По мере того как наступала темнота, комната моя становилась как будто просторнее, как будто она все более и более расширялась. Мне вообразилось, что я каждую ночь в каждом углу буду видеть Смита: он будет сидеть и неподвижно глядеть на меня, как в кондитерской на Адама Ивановича, а у ног его будет Азорка. И вот в это-то мгновение случилось со мной происшествие, которое сильно поразило меня.

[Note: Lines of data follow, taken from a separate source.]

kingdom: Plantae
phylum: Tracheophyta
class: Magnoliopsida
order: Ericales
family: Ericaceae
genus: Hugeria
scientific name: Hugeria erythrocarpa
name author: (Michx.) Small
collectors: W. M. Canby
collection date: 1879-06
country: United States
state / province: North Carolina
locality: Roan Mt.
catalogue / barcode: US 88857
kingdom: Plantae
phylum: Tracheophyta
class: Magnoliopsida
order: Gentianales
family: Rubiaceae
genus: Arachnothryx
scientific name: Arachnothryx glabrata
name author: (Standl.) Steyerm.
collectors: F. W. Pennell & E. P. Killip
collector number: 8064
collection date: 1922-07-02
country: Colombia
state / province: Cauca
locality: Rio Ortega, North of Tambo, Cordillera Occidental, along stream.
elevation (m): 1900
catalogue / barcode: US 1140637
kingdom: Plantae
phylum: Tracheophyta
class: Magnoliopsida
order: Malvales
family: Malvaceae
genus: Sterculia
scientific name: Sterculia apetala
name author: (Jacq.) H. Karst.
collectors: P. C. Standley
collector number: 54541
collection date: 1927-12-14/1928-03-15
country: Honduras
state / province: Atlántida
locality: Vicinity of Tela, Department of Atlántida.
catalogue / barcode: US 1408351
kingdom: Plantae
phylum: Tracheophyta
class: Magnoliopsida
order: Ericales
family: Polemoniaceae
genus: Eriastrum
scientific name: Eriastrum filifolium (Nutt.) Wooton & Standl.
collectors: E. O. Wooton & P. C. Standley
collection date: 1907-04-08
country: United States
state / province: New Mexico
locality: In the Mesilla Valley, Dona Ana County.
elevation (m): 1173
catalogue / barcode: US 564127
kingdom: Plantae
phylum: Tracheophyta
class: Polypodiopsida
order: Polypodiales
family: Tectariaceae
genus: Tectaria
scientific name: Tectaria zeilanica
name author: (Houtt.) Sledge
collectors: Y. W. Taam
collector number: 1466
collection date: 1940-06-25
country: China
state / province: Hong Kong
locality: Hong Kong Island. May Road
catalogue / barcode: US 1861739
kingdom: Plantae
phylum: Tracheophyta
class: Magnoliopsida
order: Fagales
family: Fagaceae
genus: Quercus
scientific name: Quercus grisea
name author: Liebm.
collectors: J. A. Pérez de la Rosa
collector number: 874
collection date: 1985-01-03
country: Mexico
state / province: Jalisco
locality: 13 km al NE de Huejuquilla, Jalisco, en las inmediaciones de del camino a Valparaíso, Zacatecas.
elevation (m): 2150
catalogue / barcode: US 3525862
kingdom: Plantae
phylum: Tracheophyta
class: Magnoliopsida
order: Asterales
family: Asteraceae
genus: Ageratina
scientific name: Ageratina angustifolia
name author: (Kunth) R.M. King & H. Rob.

Впрочем, надо сознаться во всем откровенно: от расстройства ли нерв, от новых ли впечатлений в новой квартире, от недавней ли хандры, но я мало-помалу и постепенно, с самого наступления сумерек, стал впадать в то состояние души, которое так часто приходит ко мне теперь, в моей болезни, по ночам, и которое я называю мистическим ужасом. Это – самая тяжелая, мучительная боязнь чего-то, чего я сам определить не могу, чего-то непостигаемого и несуществующего в порядке вещей, но что непременно, может быть, сию же минуту, осуществится, как бы в насмешку всем доводам разума придет ко мне и станет передо мною как неотразимый факт, ужасный, безобразный и неумолимый. Боязнь эта возрастает обыкновенно все сильнее и сильнее, несмотря ни на какие доводы рассудка, так что наконец ум, несмотря на то, что приобретает в эти минуты, может быть, еще большую ясность, тем не менее лишается всякой возможности противодействовать ощущениям. Его не слушаются, он становится бесполезен, и это раздвоение еще больше усиливает пугливую тоску ожидания. Мне кажется, такова отчасти тоска людей, боящихся мертвецов. Но в моей тоске неопределенность опасности еще более усиливает мучения.
Помню, я стоял спиной к дверям и брал со стола шляпу, и вдруг в это самое мгновение мне пришло на мысль, что когда я обернусь назад, то непременно увижу Смита: сначала он тихо растворит дверь, станет на пороге и оглядит комнату; потом тихо, склонив голову, войдет, станет передо мной, уставится на меня своими мутными глазами и вдруг засмеется мне прямо в глаза долгим, беззубым и неслышным смехом, и все тело его заколышется и долго будет колыхаться от этого смеха. Все это привидение чрезвычайно ярко и отчетливо нарисовалось внезапно в моем воображении, а вместе с тем вдруг установилась во мне самая полная, самая неотразимая уверенность, что все это непременно, неминуемо случится, что это уж и случилось, но только я не вижу, потому что стою задом к двери, и что именно в это самое мгновение, может быть, уже отворяется дверь. Я быстро оглянулся, и что же? – дверь действительно отворялась, тихо, неслышно, точно так, как мне представлялось минуту назад. Я вскрикнул. Долго никто не показывался, как будто дверь отворялась сама собой; вдруг на пороге явилось какое-то странное существо; чьи-то глаза, сколько я мог различить в темноте, разглядывали меня пристально и упорно. Холод пробежал по всем моим членам. К величайшему моему ужасу, я увидел, что это ребенок, девочка, и если б это был даже сам Смит, то и он бы, может быть, не так испугал меня, как это странное, неожиданное появление незнакомого ребенка в моей комнате в такой час и в такое время.